History

United States
- Name: USS LST-545
- Builder: Missouri Valley Bridge and Iron Company, Evansville, Indiana
- Laid down: 13 December 1943
- Launched: 12 February 1944
- Sponsored by: Mrs. Charles M. Wright
- Commissioned: 23 March 1944
- Decommissioned: 29 August 1946
- Stricken: 28 May 1948
- Fate: Sunk as target 12 May 1948

General characteristics
- Class & type: LST-542-class tank landing ship
- Displacement: 1,490 long tons (1,514 t) light; 4,080 long tons (4,145 t) full;
- Length: 328 ft (100 m)
- Beam: 50 ft (15 m)
- Draft: 8 ft (2.4 m) forward; 14 ft 4 in (4.37 m) aft (full);
- Propulsion: 2 × General Motors 12-567 diesel engines, two shafts, twin rudders
- Speed: 10.8 knots (20.0 km/h; 12.4 mph)
- Complement: 7 officers, 204 enlisted men
- Armament: 6 × 40 mm guns; 6 × 20 mm guns;

= USS LST-545 =

Navy LTS-542-class tank landing ship

USS LST-545 was a United States Navy in commission from 1944 to 1946

==Construction and commissioning==
LST-545 was laid down on 13 December 1943 at Evansville, Indiana, by the Missouri Valley Bridge and Iron Company. She was launched on 12 February 1944, sponsored by Mrs. Charles M. Wright, and commissioned on 23 March 1944.

==Service history==
LST-545 saw no combat action during World War II. Following the war, she performed occupation duty in the Far East until early December 1945. She then returned to the United States.
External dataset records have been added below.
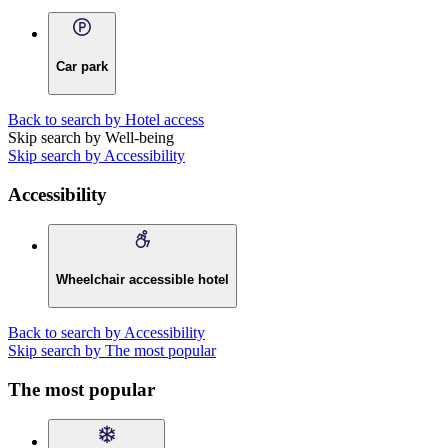
Car park
Back to search by Hotel access
Skip search by Well-being
Skip search by Accessibility
Accessibility
Wheelchair accessible hotel
Back to search by Accessibility
Skip search by The most popular
The most popular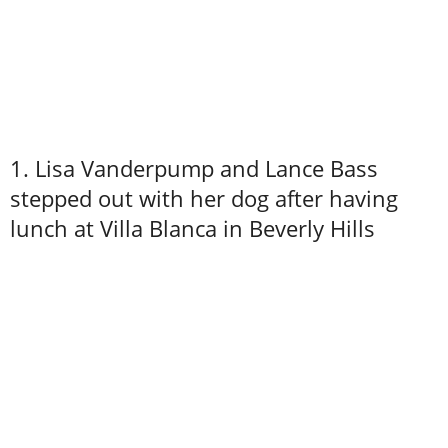
1. Lisa Vanderpump and Lance Bass
stepped out with her dog after having
lunch at Villa Blanca in Beverly Hills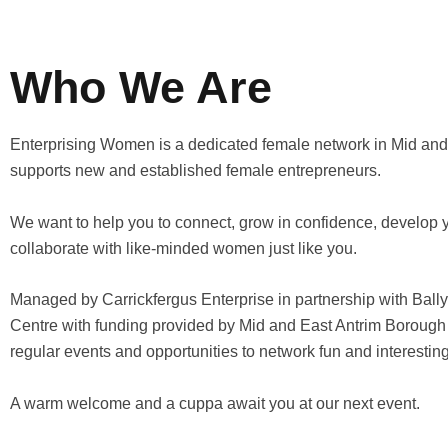
Who We Are
Enterprising Women is a dedicated female network in Mid and 
supports new and established female entrepreneurs.
We want to help you to connect, grow in confidence, develop 
collaborate with like-minded women just like you.
Managed by Carrickfergus Enterprise in partnership with Bal
Centre with funding provided by Mid and East Antrim Borough 
regular events and opportunities to network fun and interesting
A warm welcome and a cuppa await you at our next event.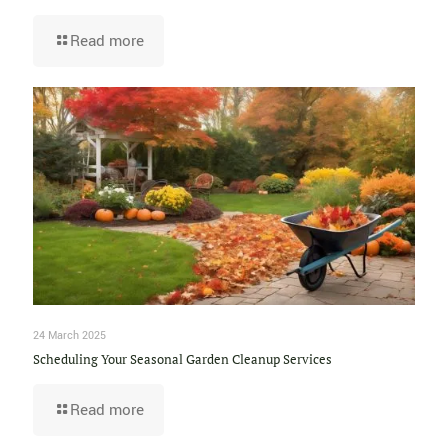
Read more
24 March 2025
Scheduling Your Seasonal Garden Cleanup Services
Read more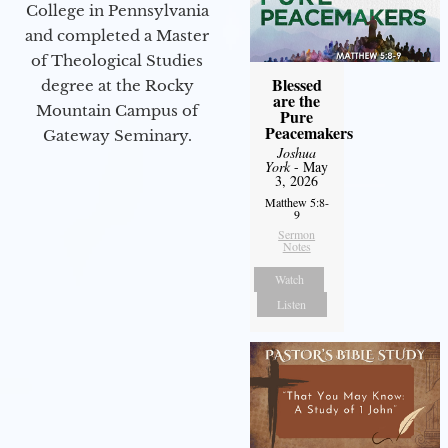
College in Pennsylvania
and completed a Master
of Theological Studies
Blessed
degree at the Rocky
are the
Mountain Campus of
Pure
Peacemakers
Gateway Seminary.
Joshua
York
- May
3, 2026
Matthew 5:8-
9
Sermon
Notes
Watch
Listen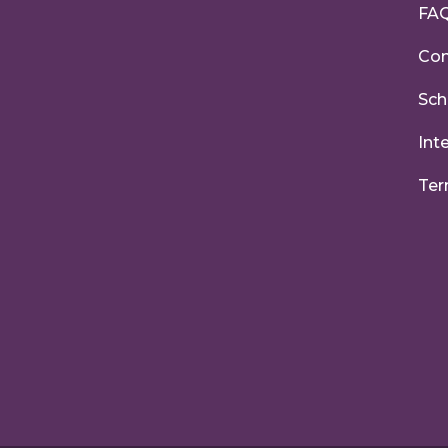
FA
Con
Sch
Int
Ter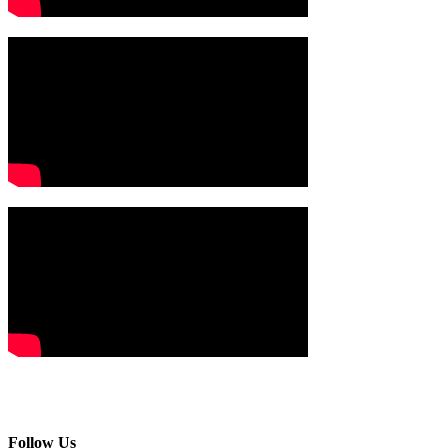
Follow Us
==Decommissioning and disposal==
LST-545 was decommissioned on 29 August 1946. She was sunk as a target on 12 May 1948 at Enewetak Atoll in the Operation Sandstone atomic bomb test series, by either the Yoke or Zebra detonations or the two of them in combination. She was stricken from the Navy List on 28 May 1948.